While the new activity metric provides us with the possibility to test a robust phenotype against various external stimuli, it is important to note that limiting the analysis of behavioral phenotypes to single aspects of swimming behavior does not provide a full representation of the complex behavior krill exhibits under natural conditions. Our activity metric focuses on the upwards swimming movements of individual krill. It thus neglects other aspects of swimming behavior, such as swimming speed, horizontal movements or swarming behavior which may be equally important to understand ecologically significant behavioral patterns such as DVM. While decades of research provided a rich basis of observational data13,16,57, we are still lacking a mechanistic understanding of how the complex interplay between various internal and external factors drives the krill behavior observed. Reducing the complexity by separating aspects of krill swimming may thus provide a first step to reveal this interplay. Following this approach in future experiments may allow us to focus on other aspects of krill behavior to provide a more complete representation. Combining these experimental insights with the analysis of an increasing resource of hydroacoustic observations may allow to increase our understanding of the ecologically and biogeochemically important behavioral patterns.

The first data from the AMAZE set-up, presented here, suggests that krill swimming activity is a meaningful phenotype.

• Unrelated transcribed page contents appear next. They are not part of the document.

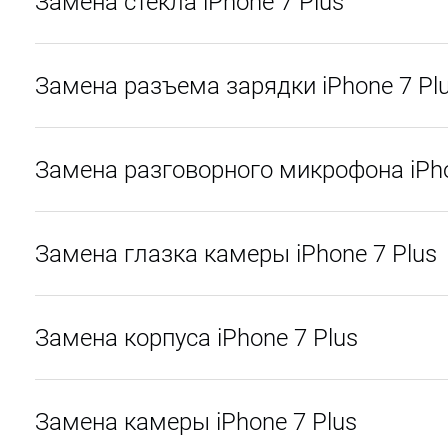
Замена стекла iPhone 7 Plus
Замена разъема зарядки iPhone 7 Pl
Замена разговорного микрофона iPho
Замена глазка камеры iPhone 7 Plus
Замена корпуса iPhone 7 Plus
Замена камеры iPhone 7 Plus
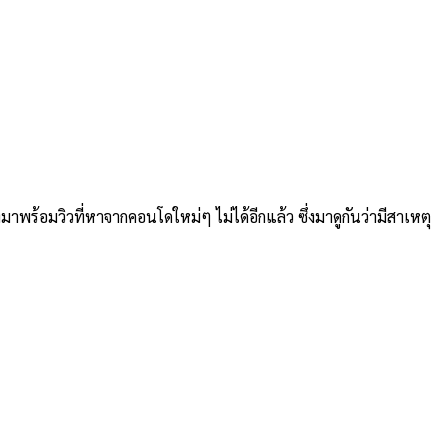
าพร้อมวิวที่หาจากคอนโดใหม่ๆ ไม่ได้อีกแล้ว ซึ่งมาดูกันว่ามีสาเหตุ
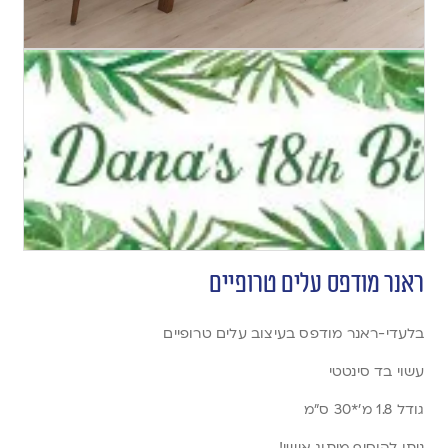
ראנר מודפס עלים טרופיים
בלעדי-ראנר מודפס בעיצוב עלים טרופיים
עשוי בד סינטטי
גודל 1.8 מ’*30 ס”מ
ניתן להוסיף מיתוג אישי!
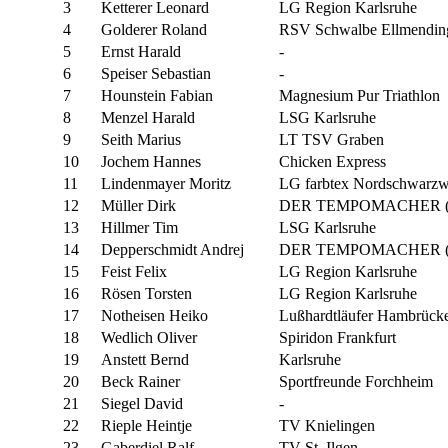
3
Ketterer Leonard
LG Region Karlsruhe
4
Golderer Roland
RSV Schwalbe Ellmendin
5
Ernst Harald
-
6
Speiser Sebastian
-
7
Hounstein Fabian
Magnesium Pur Triathlon
8
Menzel Harald
LSG Karlsruhe
9
Seith Marius
LT TSV Graben
10
Jochem Hannes
Chicken Express
11
Lindenmayer Moritz
LG farbtex Nordschwarzw
12
Müller Dirk
DER TEMPOMACHER (Fr
13
Hillmer Tim
LSG Karlsruhe
14
Depperschmidt Andrej
DER TEMPOMACHER (Fr
15
Feist Felix
LG Region Karlsruhe
16
Rösen Torsten
LG Region Karlsruhe
17
Notheisen Heiko
Lußhardtläufer Hambrück
18
Wedlich Oliver
Spiridon Frankfurt
19
Anstett Bernd
Karlsruhe
20
Beck Rainer
Sportfreunde Forchheim
21
Siegel David
-
22
Rieple Heintje
TV Knielingen
23
Gaberdiel Ralf
TV St. Ilgen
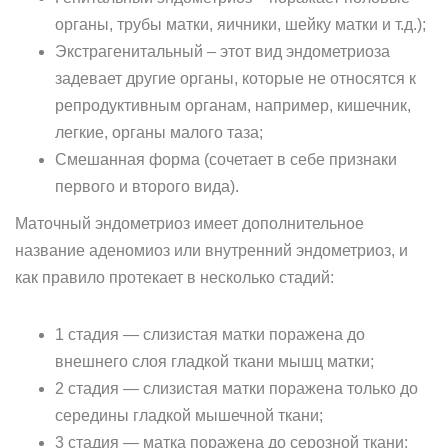
органы, трубы матки, яичники, шейку матки и т.д.);
Экстрагенитальный – этот вид эндометриоза
задевает другие органы, которые не относятся к
репродуктивным органам, например, кишечник,
легкие, органы малого таза;
Смешанная форма (сочетает в себе признаки
первого и второго вида).
Маточный эндометриоз имеет дополнительное
название аденомиоз или внутренний эндометриоз, и
как правило протекает в несколько стадий:
1 стадия — слизистая матки поражена до
внешнего слоя гладкой ткани мышц матки;
2 стадия — слизистая матки поражена только до
середины гладкой мышечной ткани;
3 стадия — матка поражена до серозной ткани;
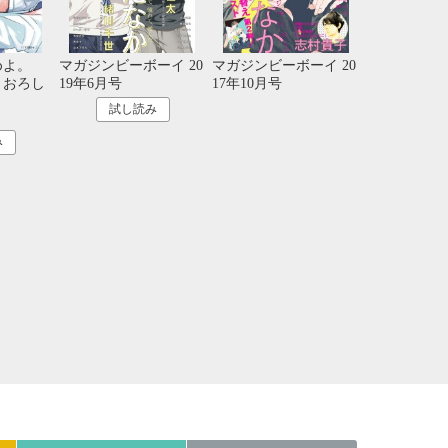
21
22
23
24
28
29
30
31
めよ。
マガジンビーボーイ 20
マガジンビーボーイ 20
きおろし
19年6月号
17年10月号
試し読み
み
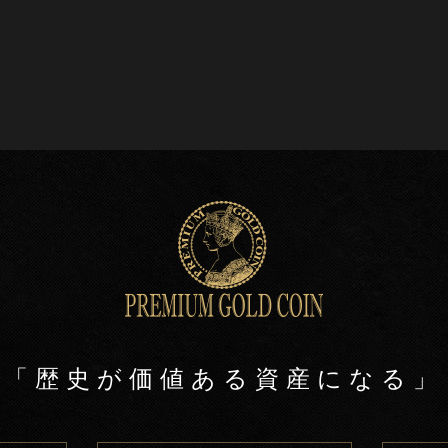
「歴史が価値ある資産になる」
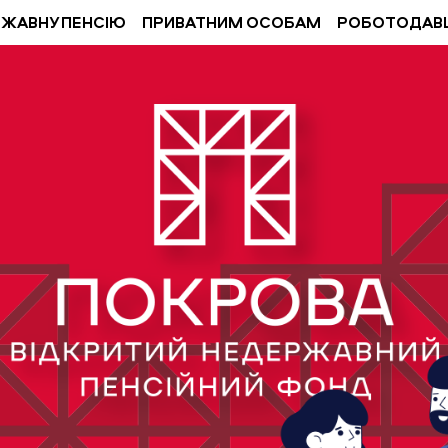
РЖАВНУ ПЕНСІЮ
ПРИВАТНИМ ОСОБАМ
РОБОТОДАВ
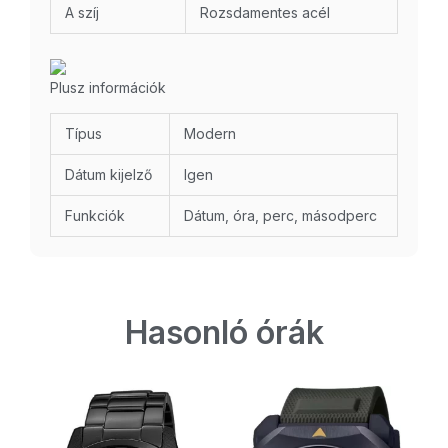
A szíj
Rozsdamentes acél
Plusz információk
Típus
Modern
Dátum kijelző
Igen
Funkciók
Dátum, óra, perc, másodperc
Hasonló órák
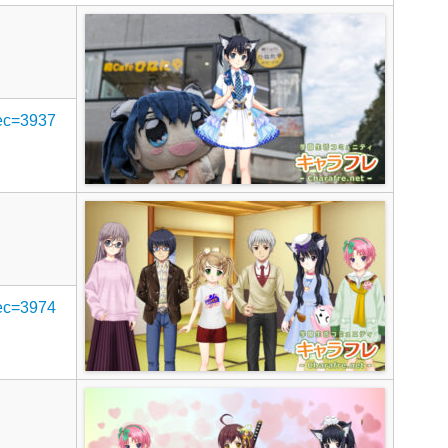
rec=3937
rec=3974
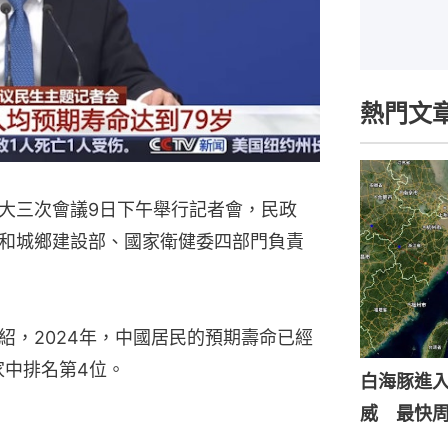
熱門文
大三次會議9日下午舉行記者會，民政
和城鄉建設部、國家衛健委四部門負責
紹，2024年，中國居民的預期壽命已經
家中排名第4位。
白海豚進入
威 最快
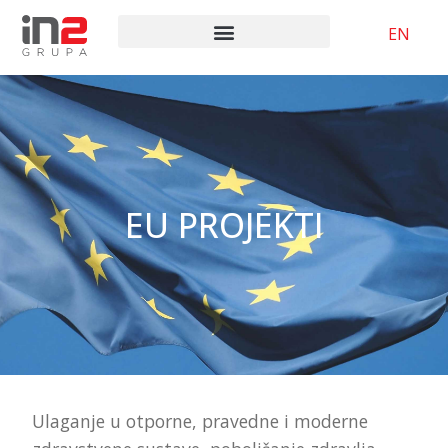
EN
EU PROJEKTI
Ulaganje u otporne, pravedne i moderne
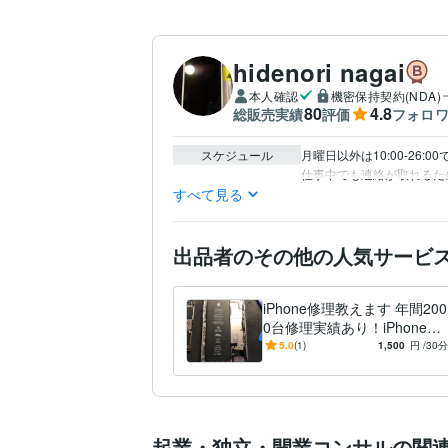
hidenori nagai
本人確認
機密保持契約(NDA)
80
4.8
総販売実績
評価
フォロ
スケジュール
月曜日以外は10:00-26:0
仕事中でも連絡が取れるた
すべて見る
出品者のその他の人気サービ
iPhone修理教えます 年間200
0台修理実績あり！iPhoneの
修理方法伝授します
5.0
(1)
1,500
円
/30分
起業・独立・開業コンサルの関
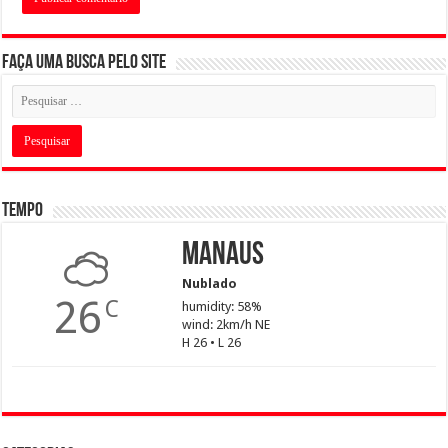
Faça uma busca pelo Site
Tempo
Manaus
Nublado
26
C
humidity: 58%
wind: 2km/h NE
H 26 • L 26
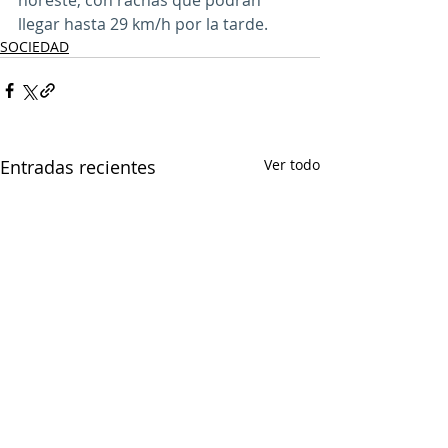
llegar hasta 29 km/h por la tarde.
SOCIEDAD
Entradas recientes
Ver todo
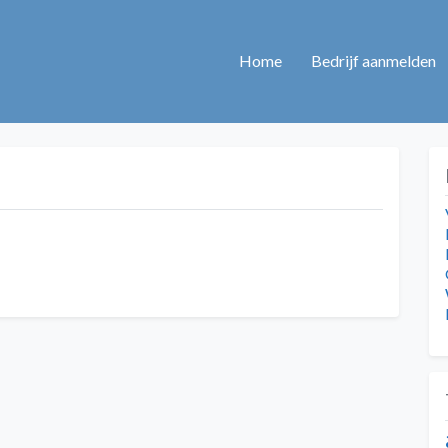
Home
Bedrijf aanmelden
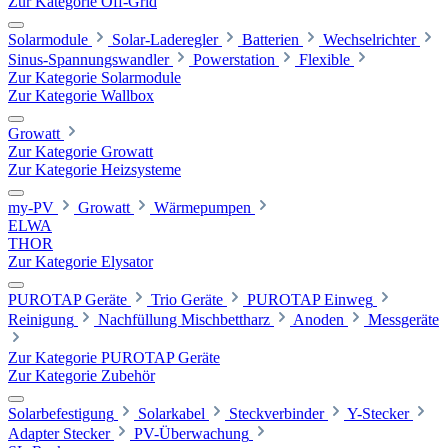
Zur Kategorie Off-Grid
Solarmodule
Solar-Laderegler
Batterien
Wechselrichter
Sinus-Spannungswandler
Powerstation
Flexible
Zur Kategorie Solarmodule
Zur Kategorie Wallbox
Growatt
Zur Kategorie Growatt
Zur Kategorie Heizsysteme
my-PV
Growatt
Wärmepumpen
ELWA
THOR
Zur Kategorie Elysator
PUROTAP Geräte
Trio Geräte
PUROTAP Einweg
Reinigung
Nachfüllung Mischbettharz
Anoden
Messgeräte
Zur Kategorie PUROTAP Geräte
Zur Kategorie Zubehör
Solarbefestigung
Solarkabel
Steckverbinder
Y-Stecker
Adapter Stecker
PV-Überwachung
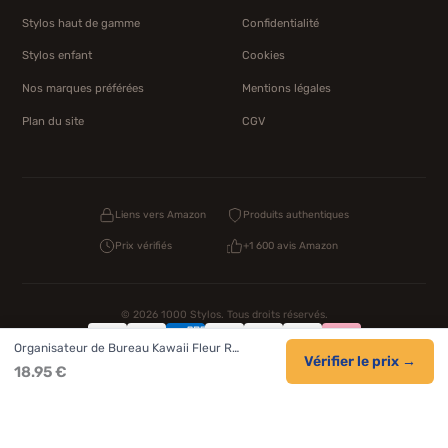
Stylos haut de gamme
Confidentialité
Stylos enfant
Cookies
Nos marques préférées
Mentions légales
Plan du site
CGV
Liens vers Amazon
Produits authentiques
Prix vérifiés
+1 600 avis Amazon
© 2026 1000 Stylos. Tous droits réservés.
Organisateur de Bureau Kawaii Fleur R…
Confidentialité
CGV
Cookies
Vérifier le prix →
18.95 €
NOS UNIVERS PARTENAIRES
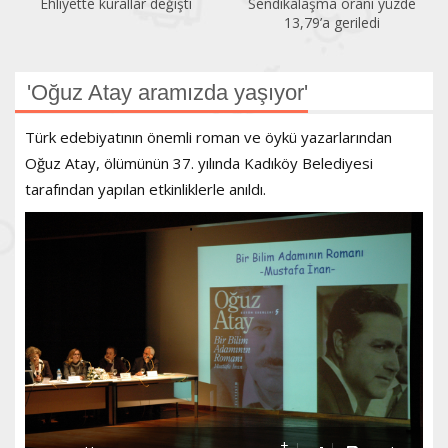
Ehliyette kurallar değişti
Sendikalaşma oranı yüzde
13,79’a geriledi
'Oğuz Atay aramızda yaşıyor'
Türk edebiyatının önemli roman ve öykü yazarlarından
Oğuz Atay, ölümünün 37. yılında Kadıköy Belediyesi
tarafından yapılan etkinliklerle anıldı.
+
-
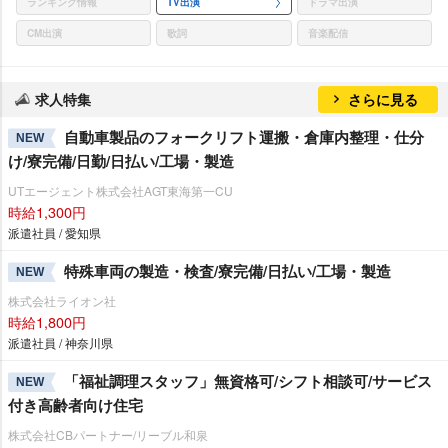
ランキング情報
TV出演
ドラマ出演
CM出演
歌詞
音楽配信
求人特集
さらに見る
自動車製品のフォークリフト運搬・倉庫内整理・仕分
NEW
け/寮完備/日勤/日払い/工場・製造
UTエージェント株式会社AGT東海第一CU
時給1,300円
派遣社員 / 愛知県
特殊車両の製造・検査/寮完備/日払い/工場・製造
NEW
株式会社ライオン社
時給1,800円
派遣社員 / 神奈川県
「福祉調理スタッフ」無資格可/シフト相談可/サービス
NEW
付き高齢者向け住宅
株式会社CBパートナー/リーブル和泉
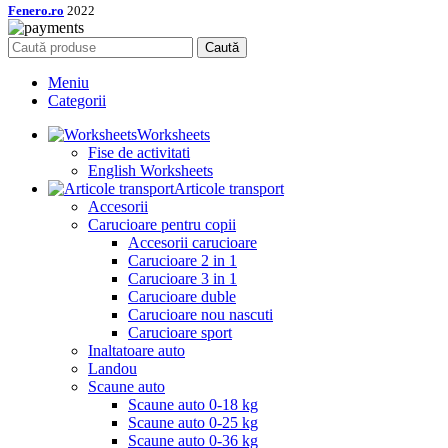
Fenero.ro
2022
Caută
Meniu
Categorii
Worksheets
Fise de activitati
English Worksheets
Articole transport
Accesorii
Carucioare pentru copii
Accesorii carucioare
Carucioare 2 in 1
Carucioare 3 in 1
Carucioare duble
Carucioare nou nascuti
Carucioare sport
Inaltatoare auto
Landou
Scaune auto
Scaune auto 0-18 kg
Scaune auto 0-25 kg
Scaune auto 0-36 kg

It allows us to study the mechanisms underlying aspects of individual krill swimming behavior and how they might contribute to ecologically essential behaviors such as DVM.

Species of the Euphausiacea order are present in all of the world´s oceans58. Like Antarctic krill, several pelagic species play a crucial role in their respective ecosystems. They serve as an energy link between primary producers and higher trophic levels59, substantially impacting carbon sequestration60. However, studying their distribution and abundance is challenging due to the vast spatial dimensions of their habitat and their pelagic lifestyle. Models are essential tools for integrating data from empirical studies to provide estimates and predictions of population dynamics. To refine these models, it is crucial to have a mechanistic understanding of species behavior at the individual level. The set-up is designed to be transportable and capable of simulating temperature and light conditions in krill habitats ranging from the tropics to the poles. Further, exposing animals to reversed or shifted light regimes and various combinations of light spectra and intensities will reveal the influence of light spectrum and intensity on krill swimming behavior. In addition, exposing animals to extended periods of constant conditions (constant light or darkness) will help to disentangle external and internal drivers of krill swimming activity. Extending these experimental studies to other important pelagic krill species will contribute to a more general understanding of the mechanistic principles that underlie krill behavior. By studying the drivers underlying behavioral patterns in different krill species using the AMAZE set-up, we can gain insights that will further help to provide a more general understanding of the mechanisms underlying behavioral patterns in pelagic zooplankton. Incorporating these findings into population models will provide a deeper understanding of how climate change and anthropogenic stressors will affect zooplankton behavior in the future, which has large implications for assessing the functioning of pelagic ecosystems and the related biogeochemical cycles.